Last night I had Gymnastics class at CrossfitHPU with Kat.
During the technique part of the session there is quite a lot of talking (as you would expect when you are learning how to perform a new skill “to standard”) and it’s during this part of the class that I usually pick up some tips such as which muscles are tight and are hindering my movement, which muscles are weak, what drills I can do to help me improve etc etc .. you know all those small tips and tricks that will help you advance.
Last night however I had somewhat of an epiphany moment during one of these discussions, so much so that I had to share it with you all!
You see Kat has just come back from the Crossfit Regionals and was discussing how strict the standards are. It’s black and white – if it’s a grey area, it’s black. Simply put if there is ANY doubt in the judges mind it’s a no rep. As a consequence of this Kat is now instructing all her athletes to perform each and every rep, each and every time they train to a degree where there can be absolutely no doubt that you completed it to standard.
So for example you would squat “arse to grass” or pullup so that your entire head is above the bar.

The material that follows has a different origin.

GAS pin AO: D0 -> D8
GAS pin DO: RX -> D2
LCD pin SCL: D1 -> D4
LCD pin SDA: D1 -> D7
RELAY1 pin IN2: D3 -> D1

Doing this each and every time you train means that it becomes your bodies default so even when you are under stress (such as during a competition) your body will do what “it always does”.
Now I never plan on competing, its not my thing and has never been a driving factor of why I took up training in a crossfit gym BUT they no rep you in an “ordinary wod” too and I’m not one to want to do more than I have to so I put on my listening ears.

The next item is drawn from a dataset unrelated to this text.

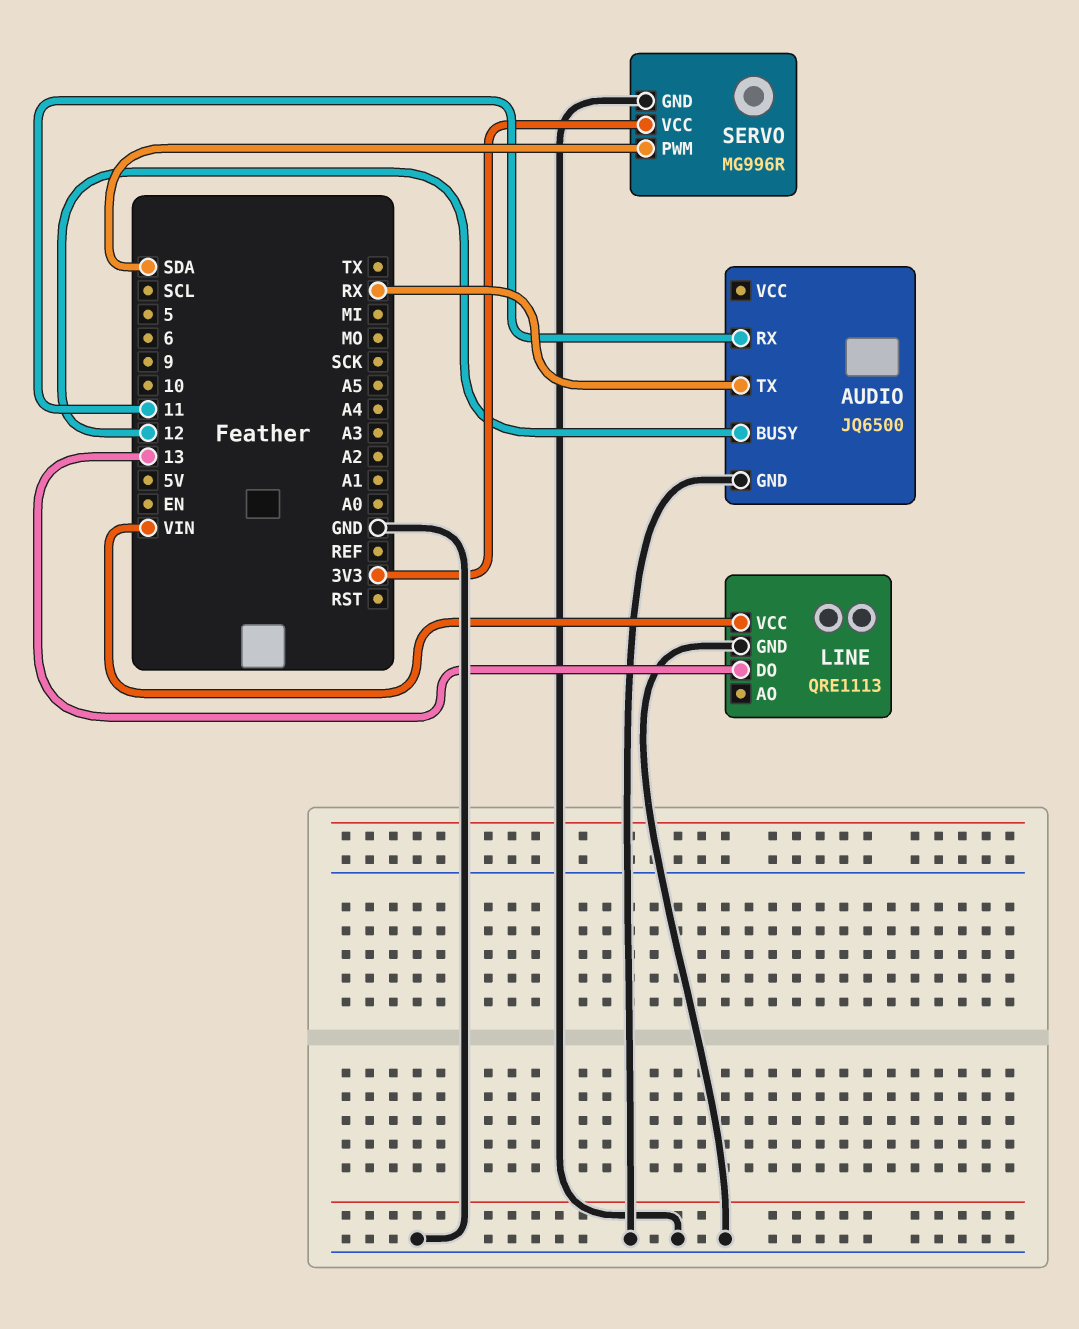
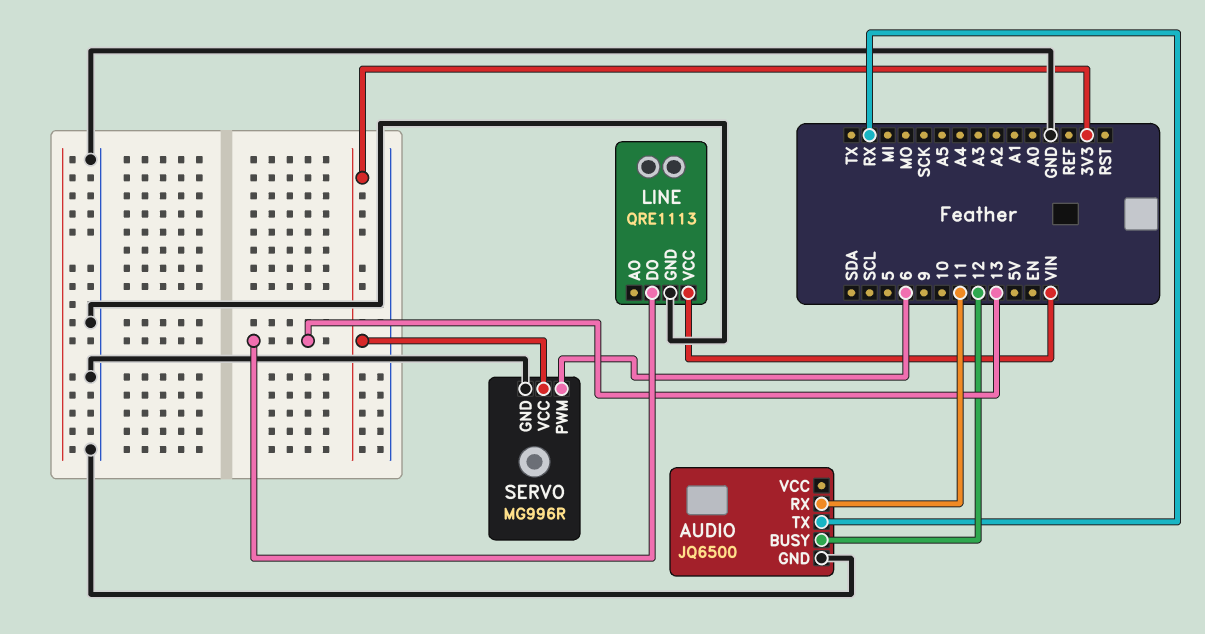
SERVO pin PWM: SDA -> 6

So, how do you teach yourself this “correct technique”?
Well it’s when Kat started explaining technique training that I had the “epiphany moment” that I told you about earlier.
One of my “crossfit goals” is to do 12 strict pullups while maintaining a hollow. At this point in time I can do 2-4 with perfect form, I can probably bust out another 2-4 with less than perfect form (say with straight legs but no hollow – or with a slight back kip) and then another 2-4 with shite form (bent knees or big kick up to the bar).
Basically I’m telling my body that it doesn’t have to learn the correct technique because although I can do 4 perfectly I’ve got another 8 crappy pullups in my pocket that I will pull out when required.
What I actually should be doing during technique training is “Parenting my Body”
I *named* it “Parenting my Body” because when Kat explained it to me I thought to myself – oh! so it’s like teaching kids!
For example if Elias is playing with his trains and hits Issy with one, I take the trains away because that behavior is not ok. He learns very quickly that if he wants to play with his trains, he plays nicely.
When you “Parent your Body” you teach it what you will accept and what you will not.
If we go back to my pullup example at the point where my pullups and not A+ I stop and rest I do not accept B grade reps. Once I have sufficiently rested I give it another go, if my reps are awesome all good, as soon as they degrade I stop.
I teach my body that if it doesn’t do it correctly it doesn’t get to do anything .. clever huh!
Now I have no idea if this will work in real life. I mean what happens if my body is a lot like me? I mean it is my body after all, what if it’s as stubborn as I am and it’s having an “I really can’t be arsed day”?
In that case it would just keep handing out really shit form because it knows it then won’t have to do anything ..
I guess only time will tell, but I’ve got nothing to lose giving it a go!
Till next time
I just thought I should clarify that this relates to technique training (eg teaching your body what is correct). In a WOD you can’t stop when your form is shite because you would never finish. That’s why a WOD is scalable you select the level you CAN do for the required number of reps with perfect form.
If I had to do pullups in a WOD I would suck up my pride and do pullups with perfect form with a band.
Don’t ever let your ego get in the way of your end goals.